*About this task*: Pull out every line with the word "завтрак" from the entries below.

###

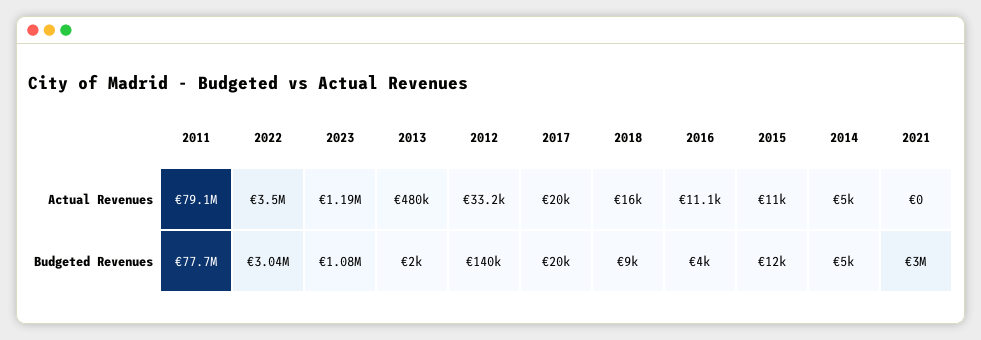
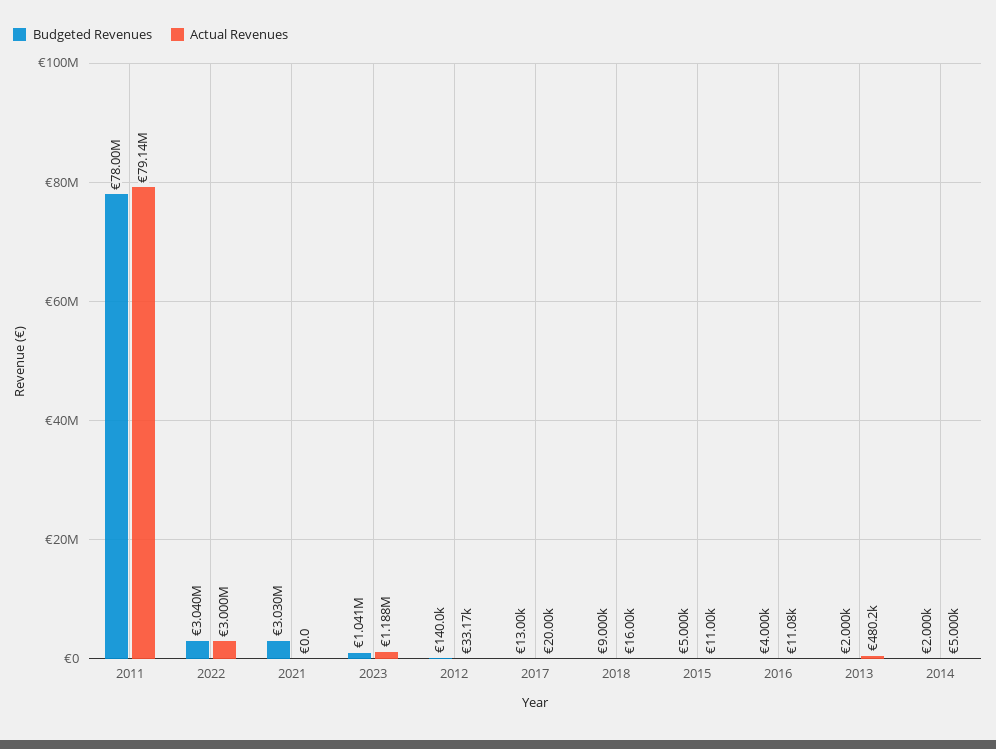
  {
    "Actual Revenues": {
      "2011": 79140000,
-     "2022": 3500000,
+     "2022": 3000000,
      "2023": 1188000,
      "2013": 480200,
      "2012": 33170,
      "2017": 20000,
      "2018": 16000,
      "2016": 11080,
      "2015": 11000,
      "2014": 5000,
      "2021": 0
    },
    "Budgeted Revenues": {
-     "2011": 77700000,
+     "2011": 78000000,
      "2022": 3040000,
-     "2023": 1080000,
+     "2023": 1041000,
      "2013": 2000,
      "2012": 140000,
-     "2017": 20000,
+     "2017": 13000,
      "2018": 9000,
      "2016": 4000,
-     "2015": 12000,
+     "2015": 5000,
-     "2014": 5000,
+     "2014": 2000,
-     "2021": 3000000
+     "2021": 3030000
    }
  }

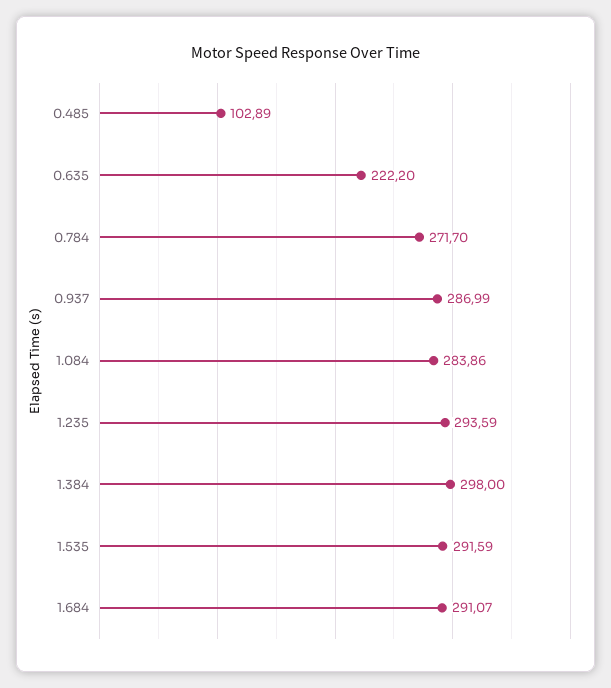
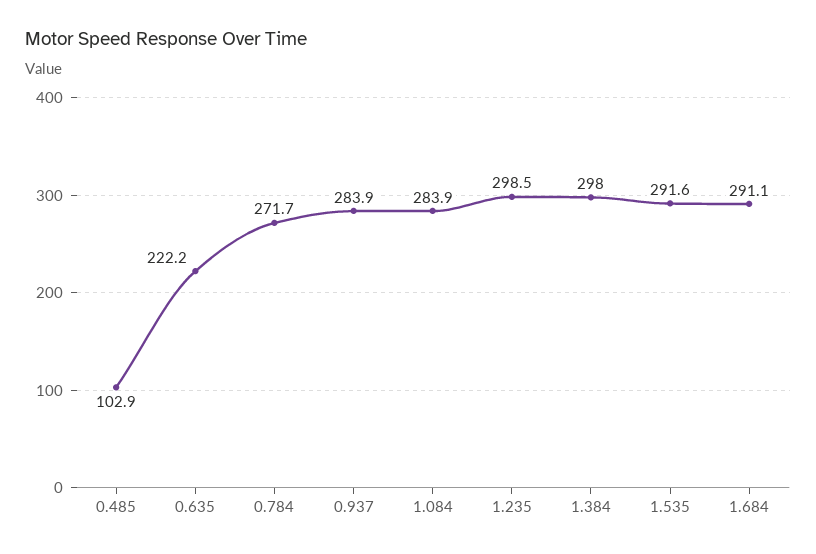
  {
    "0.485": 102.89,
    "0.635": 222.2,
    "0.784": 271.7,
-   "0.937": 286.99,
+   "0.937": 283.9,
    "1.084": 283.86,
-   "1.235": 293.59,
+   "1.235": 298.5,
    "1.384": 298,
    "1.535": 291.59,
    "1.684": 291.07
  }

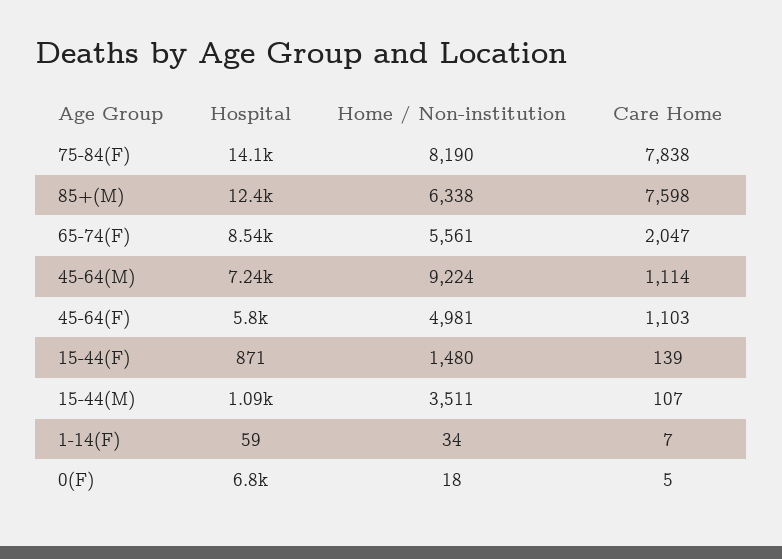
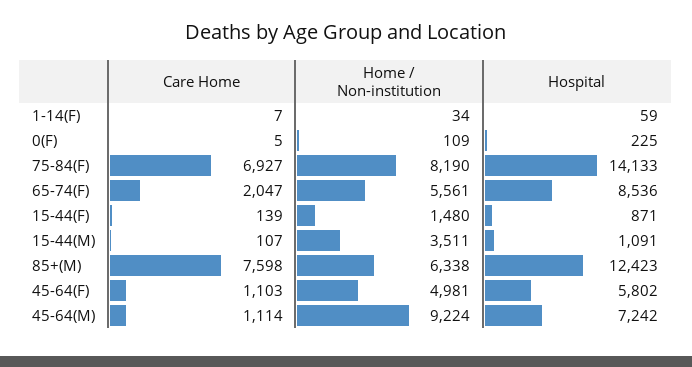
  {
    "Hospital": {
      "75-84(F)": 14133,
      "85+(M)": 12423,
      "65-74(F)": 8536,
      "45-64(M)": 7242,
      "45-64(F)": 5802,
      "15-44(F)": 871,
      "15-44(M)": 1091,
      "1-14(F)": 59,
-     "0(F)": 6800
+     "0(F)": 225
    },
    "Home / Non-institution": {
      "75-84(F)": 8190,
      "85+(M)": 6338,
      "65-74(F)": 5561,
      "45-64(M)": 9224,
      "45-64(F)": 4981,
      "15-44(F)": 1480,
      "15-44(M)": 3511,
      "1-14(F)": 34,
-     "0(F)": 18
+     "0(F)": 109
    },
    "Care Home": {
-     "75-84(F)": 7838,
+     "75-84(F)": 6927,
      "85+(M)": 7598,
      "65-74(F)": 2047,
      "45-64(M)": 1114,
      "45-64(F)": 1103,
      "15-44(F)": 139,
      "15-44(M)": 107,
      "1-14(F)": 7,
      "0(F)": 5
    }
  }

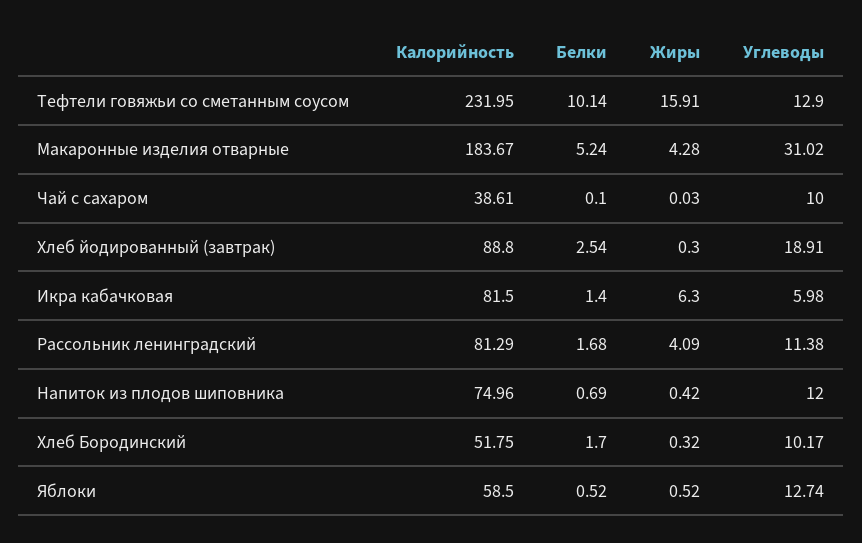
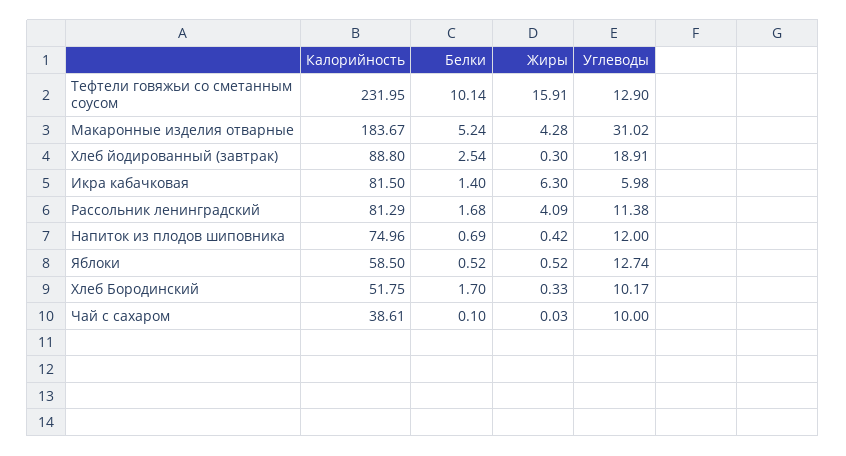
  {
    "Калорийность": {
      "Тефтели говяжьи со сметанным соусом": 231.95,
      "Макаронные изделия отварные": 183.67,
      "Чай с сахаром": 38.61,
      "Хлеб йодированный (завтрак)": 88.8,
      "Икра кабачковая": 81.5,
      "Рассольник ленинградский": 81.29,
      "Напиток из плодов шиповника": 74.96,
      "Хлеб Бородинский": 51.75,
      "Яблоки": 58.5
    },
    "Белки": {
      "Тефтели говяжьи со сметанным соусом": 10.14,
      "Макаронные изделия отварные": 5.24,
      "Чай с сахаром": 0.1,
      "Хлеб йодированный (завтрак)": 2.54,
      "Икра кабачковая": 1.4,
      "Рассольник ленинградский": 1.68,
      "Напиток из плодов шиповника": 0.69,
      "Хлеб Бородинский": 1.7,
      "Яблоки": 0.52
    },
    "Жиры": {
      "Тефтели говяжьи со сметанным соусом": 15.91,
      "Макаронные изделия отварные": 4.28,
      "Чай с сахаром": 0.03,
      "Хлеб йодированный (завтрак)": 0.3,
      "Икра кабачковая": 6.3,
      "Рассольник ленинградский": 4.09,
      "Напиток из плодов шиповника": 0.42,
-     "Хлеб Бородинский": 0.32,
+     "Хлеб Бородинский": 0.33,
      "Яблоки": 0.52
    },
    "Углеводы": {
      "Тефтели говяжьи со сметанным соусом": 12.9,
      "Макаронные изделия отварные": 31.02,
      "Чай с сахаром": 10,
      "Хлеб йодированный (завтрак)": 18.91,
      "Икра кабачковая": 5.98,
      "Рассольник ленинградский": 11.38,
      "Напиток из плодов шиповника": 12,
      "Хлеб Бородинский": 10.17,
      "Яблоки": 12.74
    }
  }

###

*Task answer*:
      "Хлеб йодированный (завтрак)": 88.8,
      "Хлеб йодированный (завтрак)": 2.54,
      "Хлеб йодированный (завтрак)": 0.3,
      "Хлеб йодированный (завтрак)": 18.91,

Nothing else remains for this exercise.